Aim of the exercise
Locate each line in the records containing "show". Copy it.

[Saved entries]
**********

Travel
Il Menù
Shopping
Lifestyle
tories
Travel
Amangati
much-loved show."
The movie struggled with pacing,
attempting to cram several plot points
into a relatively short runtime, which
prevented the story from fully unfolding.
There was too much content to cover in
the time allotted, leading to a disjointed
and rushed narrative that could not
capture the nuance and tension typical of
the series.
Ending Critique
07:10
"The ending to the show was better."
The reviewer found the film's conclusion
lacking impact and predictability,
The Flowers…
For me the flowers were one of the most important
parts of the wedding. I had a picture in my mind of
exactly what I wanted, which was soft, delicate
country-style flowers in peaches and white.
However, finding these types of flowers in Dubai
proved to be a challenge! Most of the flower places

**********

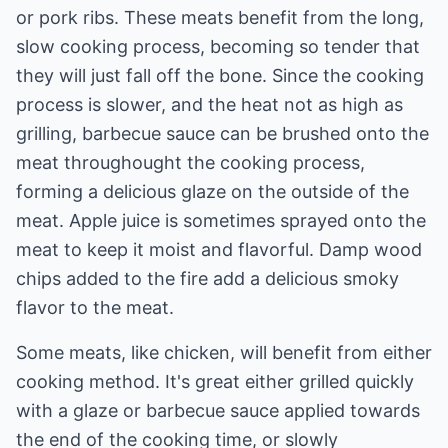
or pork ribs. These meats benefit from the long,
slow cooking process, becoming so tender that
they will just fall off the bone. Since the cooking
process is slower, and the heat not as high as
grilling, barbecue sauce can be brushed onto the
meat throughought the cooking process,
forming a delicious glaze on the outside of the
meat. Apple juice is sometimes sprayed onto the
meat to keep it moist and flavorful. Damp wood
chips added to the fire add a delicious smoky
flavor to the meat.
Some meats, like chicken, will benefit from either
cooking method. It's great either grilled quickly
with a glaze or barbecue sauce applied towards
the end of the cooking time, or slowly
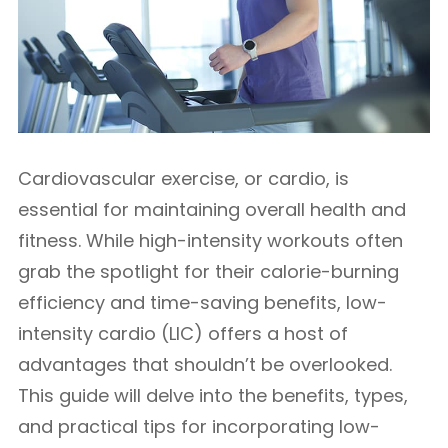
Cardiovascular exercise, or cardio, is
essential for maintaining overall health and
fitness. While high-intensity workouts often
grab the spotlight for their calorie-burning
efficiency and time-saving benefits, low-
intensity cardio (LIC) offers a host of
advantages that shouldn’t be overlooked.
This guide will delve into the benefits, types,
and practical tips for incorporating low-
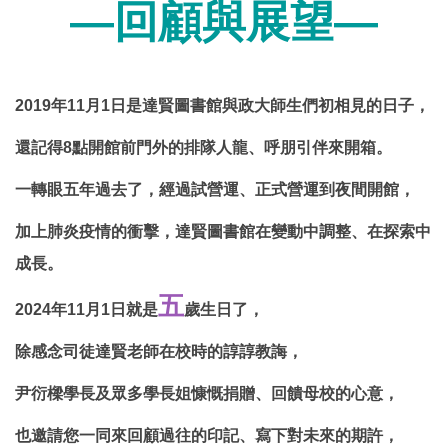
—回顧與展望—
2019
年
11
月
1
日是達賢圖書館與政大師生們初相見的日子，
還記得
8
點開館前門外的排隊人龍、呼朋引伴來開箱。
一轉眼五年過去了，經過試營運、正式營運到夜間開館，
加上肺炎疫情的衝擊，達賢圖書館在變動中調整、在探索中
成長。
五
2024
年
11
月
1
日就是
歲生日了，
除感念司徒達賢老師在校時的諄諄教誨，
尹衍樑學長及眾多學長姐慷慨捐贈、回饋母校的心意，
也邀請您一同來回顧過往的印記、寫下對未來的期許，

**********

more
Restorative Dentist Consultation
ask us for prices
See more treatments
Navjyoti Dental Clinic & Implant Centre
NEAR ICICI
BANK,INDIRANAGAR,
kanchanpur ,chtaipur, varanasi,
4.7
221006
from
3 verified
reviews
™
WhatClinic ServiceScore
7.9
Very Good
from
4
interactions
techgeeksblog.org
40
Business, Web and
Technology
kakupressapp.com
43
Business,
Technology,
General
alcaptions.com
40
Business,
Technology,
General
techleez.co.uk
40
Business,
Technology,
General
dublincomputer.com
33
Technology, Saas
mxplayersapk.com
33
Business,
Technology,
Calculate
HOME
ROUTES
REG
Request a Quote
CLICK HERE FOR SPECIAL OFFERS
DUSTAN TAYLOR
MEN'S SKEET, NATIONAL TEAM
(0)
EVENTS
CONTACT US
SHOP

**********

Answer to the problem
much-loved show."
"The ending to the show was better."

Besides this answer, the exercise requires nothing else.